Of the two asteroids, Didymoon is more likely to hit Earth, given there are more space rocks its size that NASA and the Center for Near-Earth Object Studies (CNEOS) have yet to observe.

‘DART will be the first demonstration of the kinetic impactor technique, which involves sending one or more large, high-speed spacecraft into the path of an asteroid in space to change its motion,’ NASA said in a statement

NASA considers any near-Earth object as ‘potentially hazardous’ if it comes within 0.05 astronomical units (4.6 million miles) and measures more than 460 feet in diameter.

According to the U.S. space agency, there are just over 25,000 NEOs, but many more are waiting to be discovered.    

On October 1, NASA said that the cube satellite (CubeSat) that will accompany DART was ready for installation.

The CubeSat weighs 31 pounds and measures ‘roughly the length of an adult’s hand and forearm,’ the agency said

DART is the first part of NASA’s asteroid defense strategy, designed in collaboration with the European Space Agency to protect Earth from a possible impact from a ‘hazardous asteroid.’

‘Planetary defense is really about the present solar system and what are we going to do in the present,’ Dr Nancy Chabot, project scientist for DART, previously told

‘DART is not the final answer but rather just the first important step if we needed to defend the Earth from an asteroid impact.

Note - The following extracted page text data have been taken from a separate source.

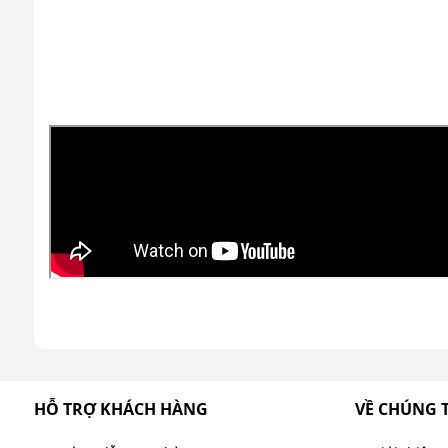
HỖ TRỢ KHÁCH HÀNG
VỀ CHÚNG 
Tháp giải nhiệt là gì?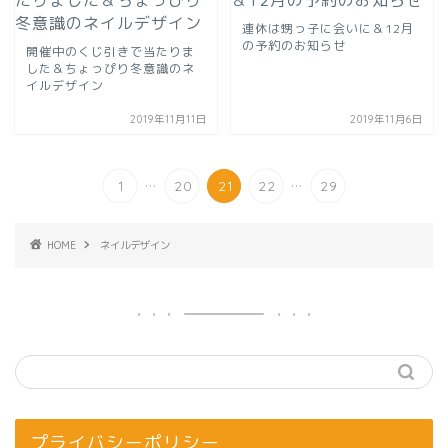
連休は甥っ子に会いに＆12月
の予約のお知らせ
開催中のくじ引きで当たりま
した＆ちょっぴり冬意識のネ
イルデザイン
2019年11月11日
2019年11月6日
...
...
1
20
21
22
29
HOME
ネイルデザイン
プライバシーポリシー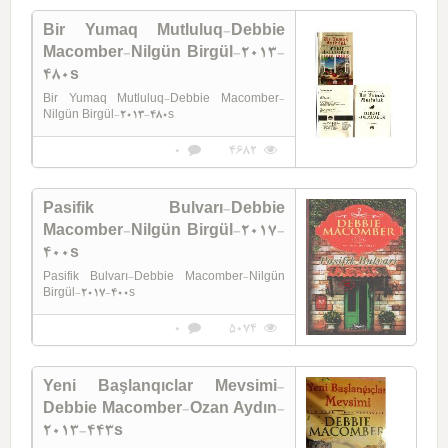
Bir Yumaq Mutluluq-Debbie
Macomber-Nilgün Birgül-2013-
480s
Bir Yumaq Mutluluq-Debbie Macomber-
Nilgün Birgül-2013-480s
0
4682
Pasifik Bulvarı-Debbie
Macomber-Nilgün Birgül-2017-
400s
Pasifik Bulvarı-Debbie Macomber-Nilgün
Birgül-2017-400s
0
5074
Yeni Başlanqıclar Mevsimi-
Debbie Macomber-Ozan Aydın-
2013-443s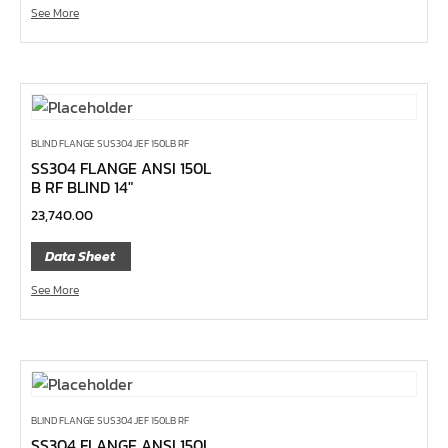
ค้อนพลาสติก
See More
ค้อนช่างเหล็ก
ค้อนทุบหิน
ค้อนช่างทอง
ค้อนหัวกลม
BLIND FLANGE SUS304 JEF 150LB RF
คีมตัดสายเคเบิ้ล
SS304 FLANGE ANSI 150L
B RF BLIND 14″
คีมย้ำสายไฟ
23,740.00
คีมล๊อค
คีมหนีบ-ถ่างแหวน
Data Sheet
คีมปากนกแก้ว,​คีมตัดตะปู
See More
คีมปากแหลม
คีมปากเฉียง
คีมคอม้า
คีมปากจิ้งจก
BLIND FLANGE SUS304 JEF 150LB RF
SS304 FLANGE ANSI 150L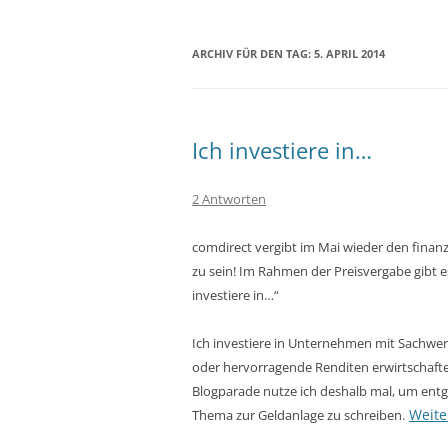
ARCHIV FÜR DEN TAG:
5. APRIL 2014
Ich investiere in…
2 Antworten
comdirect vergibt im Mai wieder den finan
zu sein! Im Rahmen der Preisvergabe gibt 
investiere in…“
Ich investiere in Unternehmen mit Sachwe
oder hervorragende Renditen erwirtschaften
Blogparade nutze ich deshalb mal, um ent
Weite
Thema zur Geldanlage zu schreiben.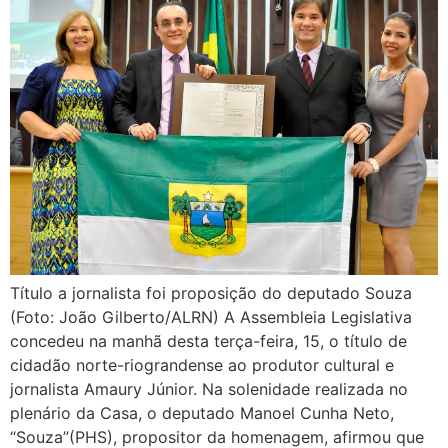
Título a jornalista foi proposição do deputado Souza
(Foto: João Gilberto/ALRN) A Assembleia Legislativa
concedeu na manhã desta terça-feira, 15, o título de
cidadão norte-riograndense ao produtor cultural e
jornalista Amaury Júnior. Na solenidade realizada no
plenário da Casa, o deputado Manoel Cunha Neto,
“Souza”(PHS), propositor da homenagem, afirmou que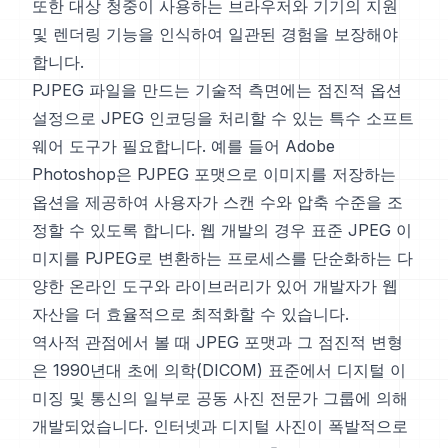
또한 대상 청중이 사용하는 브라우저와 기기의 지원
및 렌더링 기능을 인식하여 일관된 경험을 보장해야
합니다.
PJPEG 파일을 만드는 기술적 측면에는 점진적 옵션
설정으로 JPEG 인코딩을 처리할 수 있는 특수 소프트
웨어 도구가 필요합니다. 예를 들어 Adobe
Photoshop은 PJPEG 포맷으로 이미지를 저장하는
옵션을 제공하여 사용자가 스캔 수와 압축 수준을 조
정할 수 있도록 합니다. 웹 개발의 경우 표준 JPEG 이
미지를 PJPEG로 변환하는 프로세스를 단순화하는 다
양한 온라인 도구와 라이브러리가 있어 개발자가 웹
자산을 더 효율적으로 최적화할 수 있습니다.
역사적 관점에서 볼 때 JPEG 포맷과 그 점진적 변형
은 1990년대 초에 의학(DICOM) 표준에서 디지털 이
미징 및 통신의 일부로 공동 사진 전문가 그룹에 의해
개발되었습니다. 인터넷과 디지털 사진이 폭발적으로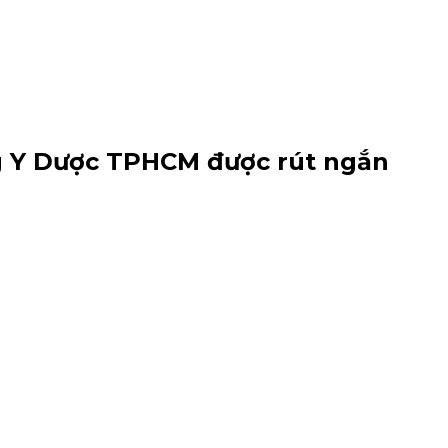
g Y Dược TPHCM được rút ngắn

‘Finding the asteroids that pose potential impact risks to Earth, tracking them, and characterizing them are critically important to all planetary defense efforts.’ 

The mission is being managed by NASA’s Planetary Defense Coordination Office and the Science Mission Directorate’s Planetary Science Division at NASA headquarters. 

In August, a study from researchers in California said that several bumps would be needed to change the course of an asteroid, such as Bennu.

NASA has previously said that Bennu has a one in 1,750 chance of hitting Earth in the next 300 years.